Court Opinion

ID: 6935882
Source: CourtListenerOpinion
Date Created: 2022-07-24 00:32:35.214805+00
Date Added: 2024-06-11T16:07:27.416550
License: Public Domain

KEARSE, Circuit Judge,
dissenting in part:
I respectfully dissent from so much of the majority decision as vacates the judgment with respect to plaintiffs Robert Petereit, Robert J. Nardello, David Lee Adkins, James Michael Lonergan, Anthony Frank Pi-trone, and John Alan Strasser. In the majority’s view, “the district court made no findings as to whether Thomas and the distributors intended the confirmation letters to be integrated agreements,” ante at 1178. It seems to me that such findings are implicit, if not explicit, in the court’s Memorandum of Decision.
For example, the court found that “[b]e-tween plaintiffs and defendant there was an understanding, an agreement, a contract. It was not written.” Again, it found that “[c]learly a contract exists between defendant and plaintiffs. Though writings have surfaced, no single document has articulated the understanding of the parties.” These appear to be findings that there was no integrated written agreement.
The district court also found that the Independent Contractor Agreements (“ICAs”), which were used after 1984, were not contracts, for it found there had been no acceptance of their terms either affirmatively or by implicit acquiescence. In a passage that appears to deal with both ICAs and the earlier letters, the court stated as follows:
Plaintiffs, supported by independent testimony and assurances of several district sales managers, were led to believe the stores to which they were assigned were assured so long as they serviced them properly. Defendant’s claim that this did not preclude its unilateral right to alter store assignments is not credited. An earlier proposed unilateral realignment was not pursued in the face of distributor opposition. Other reallocations were made by agreement. An Independent Contractor Agreement ... came to be used with distributorships, starting in 1984. No plaintiff was requested to sign such out of concern that they would refuse to do so. Defendant thereby tacitly acknowledged that it could not unilaterally dictate the terms of its arrangements with its distributors. The letter, delivered to some plaintiffs ... did not purport to bind plaintiffs. Indeed ... not calling upon them to sign an ICA suggests the contrary.... The attempts to bind plaintiffs by reading the letter to them and announcing that its terms would control their distributorships are unavailing to alter preexisting relationships.
(Emphasis added.)
In sum, I read the district court’s opinion as finding that there was an oral agreement between Thomas and the distributors; that the agreement assured the distributors of their respective territories so long as they serviced them properly; that the agreement did not include the reservation to Thomas of the right unilaterally to alter the distributors’ territories; that Thomas knew that the distributors would not agree to such a reservation and for that very reason did not expressly ask them to sign such a written agreement; and that the distributors did not acquiesce in any unilateral statement by Thomas purporting to reserve to itself the right to change their territories. As the majority opinion notes, whether the parties intended a writing to be an integration of their oral agreement presents a question of fact. I am not persuaded that the trial court here made *1188no findings as to whether Thomas and the distributors intended the confirmation letters to be integrated agreements. I agree of course that if a person conducts himself so as to lead the other party reasonably to conclude that he is accepting an offer to contract, an acceptance has occurred and there is a contract containing those terms. But here, the district court in essence found as a matter of fact that it was not reasonable for Thomas to conclude that the distributors accepted its unilateral reservation; indeed, it found that Thomas had declined to send specific contracts precisely because Thomas knew they would be rejected.

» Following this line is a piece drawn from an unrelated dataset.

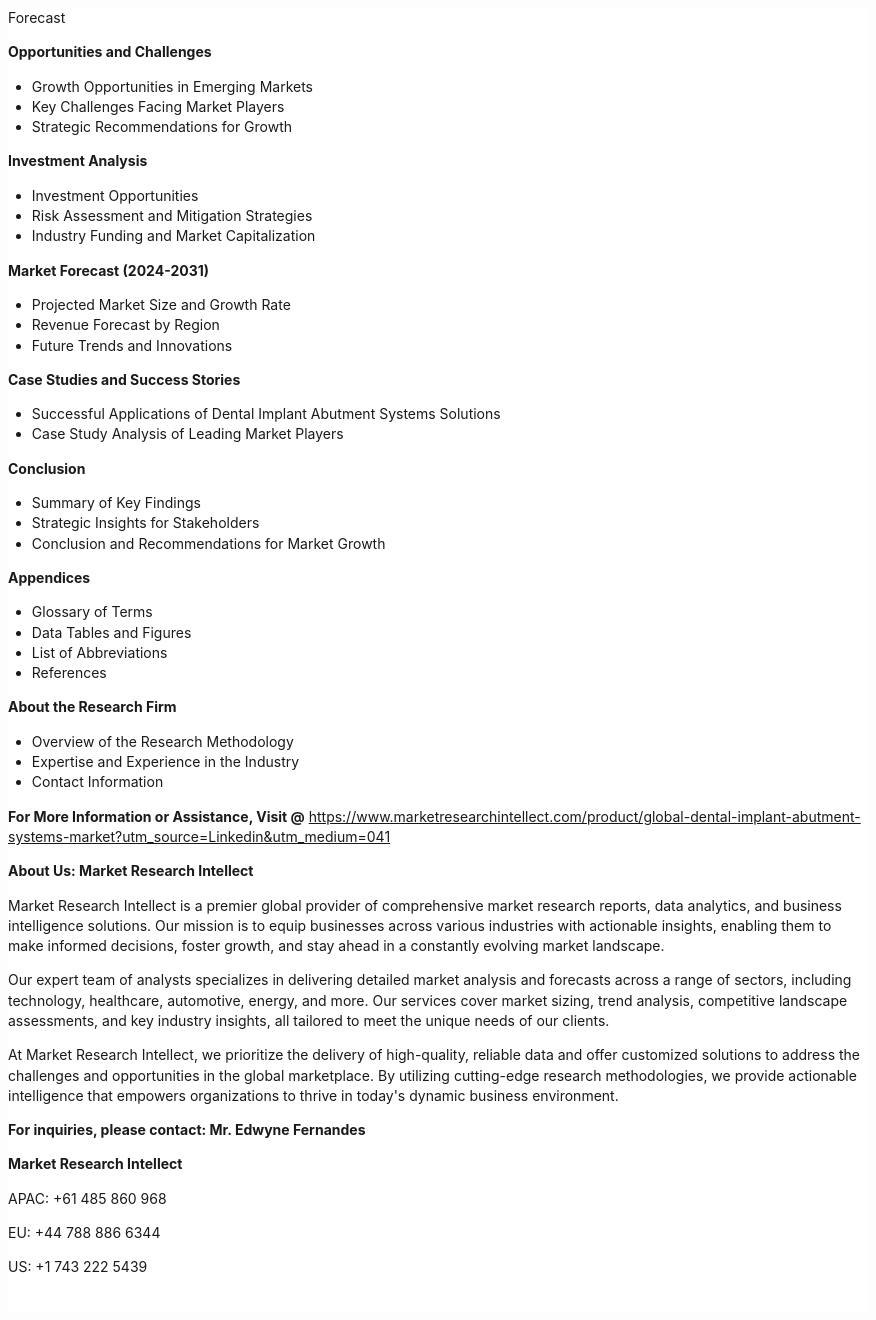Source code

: Forecast</li></ul><p><strong>Opportunities and Challenges</strong></p><ul><li>Growth Opportunities in Emerging Markets</li><li>Key Challenges Facing Market Players</li><li>Strategic Recommendations for Growth</li></ul><p><strong>Investment Analysis</strong></p><ul><li>Investment Opportunities</li><li>Risk Assessment and Mitigation Strategies</li><li>Industry Funding and Market Capitalization</li></ul><p><strong>Market Forecast (2024-2031)</strong></p><ul><li>Projected Market Size and Growth Rate</li><li>Revenue Forecast by Region</li><li>Future Trends and Innovations</li></ul><p><strong>Case Studies and Success Stories</strong></p><ul><li>Successful Applications of Dental Implant Abutment Systems Solutions</li><li>Case Study Analysis of Leading Market Players</li></ul><p><strong>Conclusion</strong></p><ul><li>Summary of Key Findings</li><li>Strategic Insights for Stakeholders</li><li>Conclusion and Recommendations for Market Growth</li></ul><p><strong>Appendices</strong></p><ul><li>Glossary of Terms</li><li>Data Tables and Figures</li><li>List of Abbreviations</li><li>References</li></ul><p><strong>About the Research Firm</strong></p><ul><li>Overview of the Research Methodology</li><li>Expertise and Experience in the Industry</li><li>Contact Information</li></ul></div><div class="article-main__content" data-test-id="publishing-text-block"><p><span class="font-[700]"><strong>For More Information or Assistance, Visit @</strong>&nbsp;<a href="https://www.marketresearchintellect.com/product/global-dental-implant-abutment-systems-market?utm_source=Linkedin&utm_medium=041">https://www.marketresearchintellect.com/product/global-dental-implant-abutment-systems-market?utm_source=Linkedin&utm_medium=041</a></span></p><p><strong>About Us: Market Research Intellect</strong></p><p>Market Research Intellect is a premier global provider of comprehensive market research reports, data analytics, and business intelligence solutions. Our mission is to equip businesses across various industries with actionable insights, enabling them to make informed decisions, foster growth, and stay ahead in a constantly evolving market landscape.</p><p>Our expert team of analysts specializes in delivering detailed market analysis and forecasts across a range of sectors, including technology, healthcare, automotive, energy, and more. Our services cover market sizing, trend analysis, competitive landscape assessments, and key industry insights, all tailored to meet the unique needs of our clients.</p><p>At Market Research Intellect, we prioritize the delivery of high-quality, reliable data and offer customized solutions to address the challenges and opportunities in the global marketplace. By utilizing cutting-edge research methodologies, we provide actionable intelligence that empowers organizations to thrive in today's dynamic business environment.</p><p><strong>For inquiries, please contact: Mr. Edwyne Fernandes</strong></p><p><strong>Market Research Intellect</strong></p><p>APAC: +61 485 860 968</p><p>EU: +44 788 886 6344</p><p>US: +1 743 222 5439</p></div><div class="article-main__content" data-test-id="publishing-text-block">&nbsp;</div>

The majority’s conclusion as a matter of law that the plaintiffs who received confirmation letters acquiesced in them as integrations of the parties’ agreement thus seems to contradict the district court’s findings. Given the Anderson v. Bessemer City, 470 U.S. 564, 105 S.Ct. 1504, 84 L.Ed.2d 518 (1985), standard of review, under which the factfinder’s assessments of witness credibility and its choice between competing factual inferences can virtually never be clear error, see id. at 573-75, 105 S.Ct. at 1511-12; Fed. R.Civ.P. 52(a), I do not believe we are entitled to overrule the findings of the district court in the present case.